Critical theory is problematic, perhaps more for what it leaves out than what it teaches. Oppression has sown tragedy the world over—not exclusively by the West. Men in power often take advantage of the vulnerable (as do powerful women)… There’s plenty in American history and culture to criticize, but critical theory casts a pall of blame more defeatist than progressive.
“Critical Theory” is the umbrella term for various branches of academic thought that grew out of 1980s postmodernism. A basic tenet of critical theory: All the arts and social sciences—and to some extent hard sciences—can be understood as a vast scheme of oppression by a privileged group (chiefly straight white males). Children’s literature largely escaped the influence of critical theory until 2017, when the push for youth activism opened the floodgates. Here are several examples.
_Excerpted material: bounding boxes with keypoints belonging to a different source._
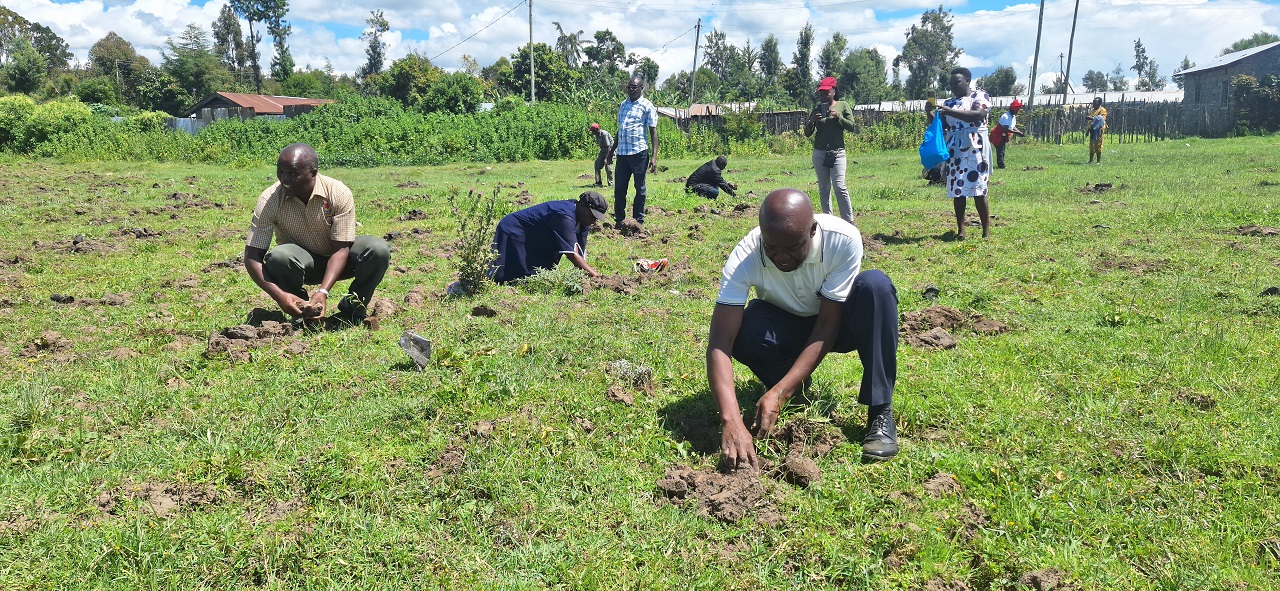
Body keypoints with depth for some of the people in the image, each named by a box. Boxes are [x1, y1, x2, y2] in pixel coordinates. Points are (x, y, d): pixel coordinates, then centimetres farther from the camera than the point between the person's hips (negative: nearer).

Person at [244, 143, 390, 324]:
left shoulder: (339, 193, -23)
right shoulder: (269, 200, -21)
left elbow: (340, 249, -23)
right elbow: (252, 255, -21)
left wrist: (323, 292, -38)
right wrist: (279, 295, -37)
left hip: (335, 260, 0)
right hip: (300, 262, 0)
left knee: (379, 249, -29)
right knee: (278, 257, -35)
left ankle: (352, 309, -4)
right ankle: (301, 314, -7)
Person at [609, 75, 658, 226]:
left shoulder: (647, 106, -2)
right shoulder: (623, 105, 15)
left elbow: (653, 132, -5)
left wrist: (654, 156, -13)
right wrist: (613, 149, 23)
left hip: (639, 152, -5)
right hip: (622, 153, 5)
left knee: (640, 188, 4)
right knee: (619, 188, 6)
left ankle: (638, 220, 12)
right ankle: (619, 220, 16)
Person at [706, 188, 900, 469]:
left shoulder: (843, 239, -31)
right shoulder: (744, 257, -29)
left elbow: (828, 325, -28)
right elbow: (720, 343, -34)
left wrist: (778, 394, -37)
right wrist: (732, 422, -47)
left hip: (836, 323, 0)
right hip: (786, 327, 0)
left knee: (875, 285, -33)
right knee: (745, 331, -34)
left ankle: (880, 413, -25)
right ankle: (797, 388, -3)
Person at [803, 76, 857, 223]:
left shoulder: (843, 105, 2)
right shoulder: (817, 109, 8)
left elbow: (852, 127, -3)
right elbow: (807, 134, 7)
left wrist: (837, 117, -16)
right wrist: (810, 122, -13)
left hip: (837, 152, -3)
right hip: (819, 153, 3)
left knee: (840, 186, -13)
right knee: (823, 189, 6)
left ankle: (849, 221, -8)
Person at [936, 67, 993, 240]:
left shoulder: (980, 95, 1)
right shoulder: (949, 102, 16)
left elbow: (977, 115, -17)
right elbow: (941, 127, 17)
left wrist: (951, 112, -23)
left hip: (975, 150, -5)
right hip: (954, 152, 5)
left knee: (978, 190, -8)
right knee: (957, 190, 1)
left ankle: (986, 231, -3)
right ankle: (960, 230, 5)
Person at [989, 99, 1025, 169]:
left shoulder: (1013, 116, 7)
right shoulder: (1006, 116, -24)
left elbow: (1013, 127, 9)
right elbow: (1006, 129, -31)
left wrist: (1020, 132, -8)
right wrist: (1017, 132, -32)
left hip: (1004, 136, 10)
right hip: (998, 135, -10)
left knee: (1002, 150, 11)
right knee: (1000, 150, -11)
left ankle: (1001, 165, 14)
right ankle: (1001, 164, -11)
Postcolonialism, the most venerable form of critical theory, casts Western civilization as the oppressor of the globe. The young-reader adaptation of Roxanne Dunbar-Ortiz’s An Indigenous Peoples’ History of the United States, published in 2019 to wide acclaim, narrows that view to the story of Native American persecution by whites and their “Christian god.” The book joins Howard Zinn’s People’s History as a standard school text.
Critical race theory, or CRT, examines the history of black slavery and discrimination in the United States. Advocates like Ta-Nehisi Coates and Ibram X. Kendi have topped the bestseller lists for years, but the death of George Floyd gave their work new urgency.